### TASK DESCRIPTION
Reproduce the listing below exactly. Pictures do not belong in the copy.

### SUPPLIED INFORMATION
++++++

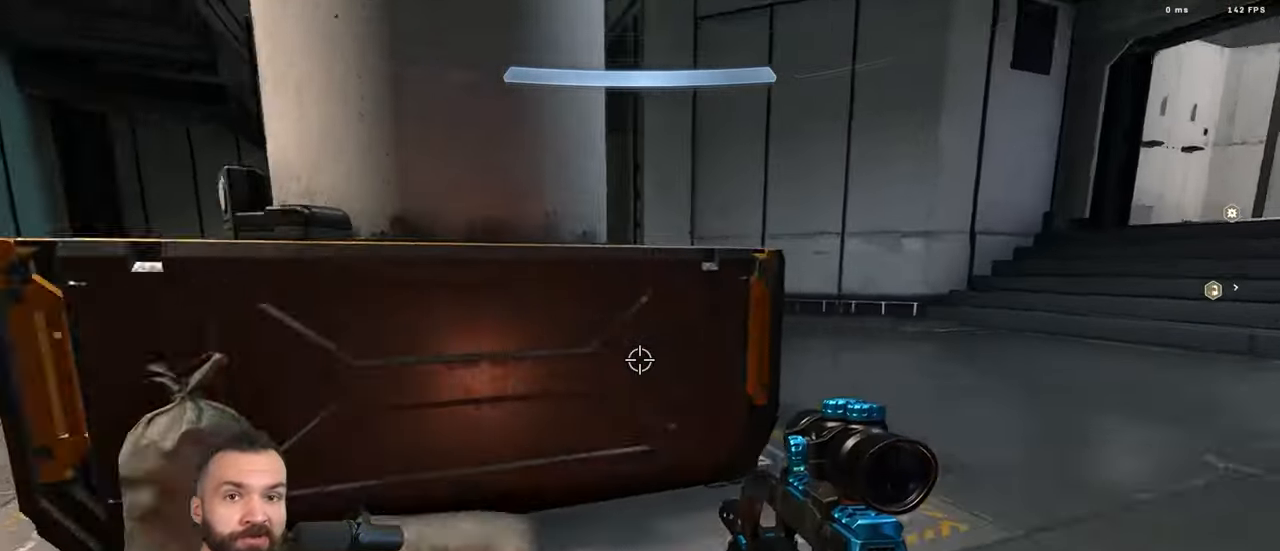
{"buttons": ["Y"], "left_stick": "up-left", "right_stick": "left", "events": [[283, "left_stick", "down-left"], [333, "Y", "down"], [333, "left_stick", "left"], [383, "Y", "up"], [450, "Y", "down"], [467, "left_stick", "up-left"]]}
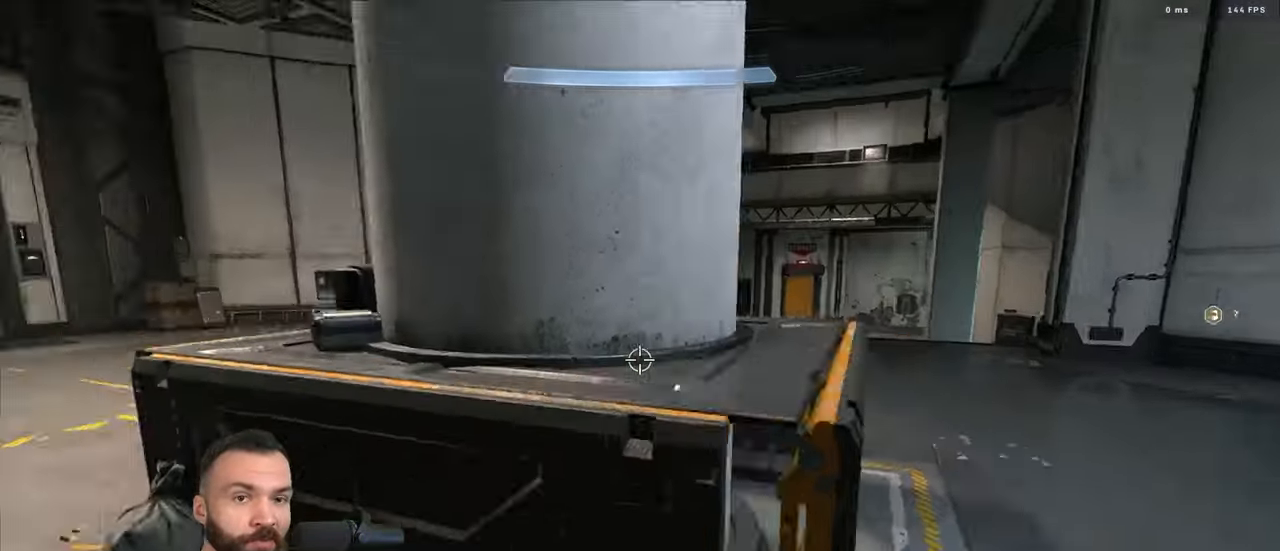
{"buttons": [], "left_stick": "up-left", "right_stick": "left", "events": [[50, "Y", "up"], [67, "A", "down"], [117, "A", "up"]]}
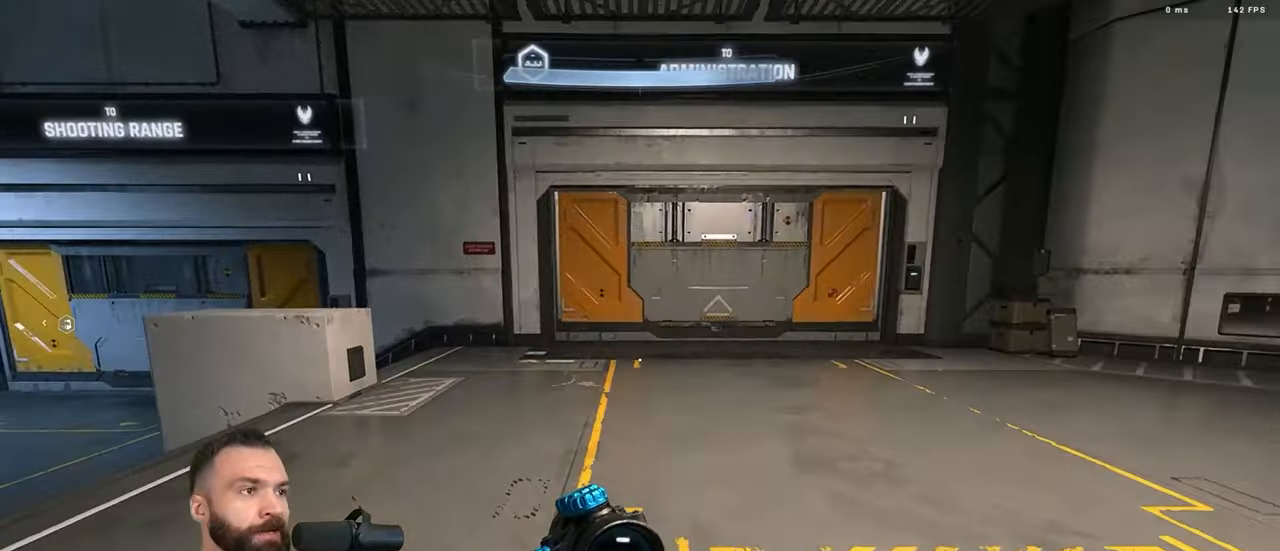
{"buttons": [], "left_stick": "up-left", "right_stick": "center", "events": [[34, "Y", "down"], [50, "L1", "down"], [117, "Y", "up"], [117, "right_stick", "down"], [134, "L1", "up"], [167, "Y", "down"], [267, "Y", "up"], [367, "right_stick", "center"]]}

++++++

### OUTPUT BELOW
{"buttons": ["Y"], "left_stick": "up-left", "right_stick": "left", "events": [[283, "left_stick", "down-left"], [333, "Y", "down"], [333, "left_stick", "left"], [383, "Y", "up"], [450, "Y", "down"], [467, "left_stick", "up-left"]]}
{"buttons": [], "left_stick": "up-left", "right_stick": "left", "events": [[50, "Y", "up"], [67, "A", "down"], [117, "A", "up"]]}
{"buttons": [], "left_stick": "up-left", "right_stick": "center", "events": [[34, "Y", "down"], [50, "L1", "down"], [117, "Y", "up"], [117, "right_stick", "down"], [134, "L1", "up"], [167, "Y", "down"], [267, "Y", "up"], [367, "right_stick", "center"]]}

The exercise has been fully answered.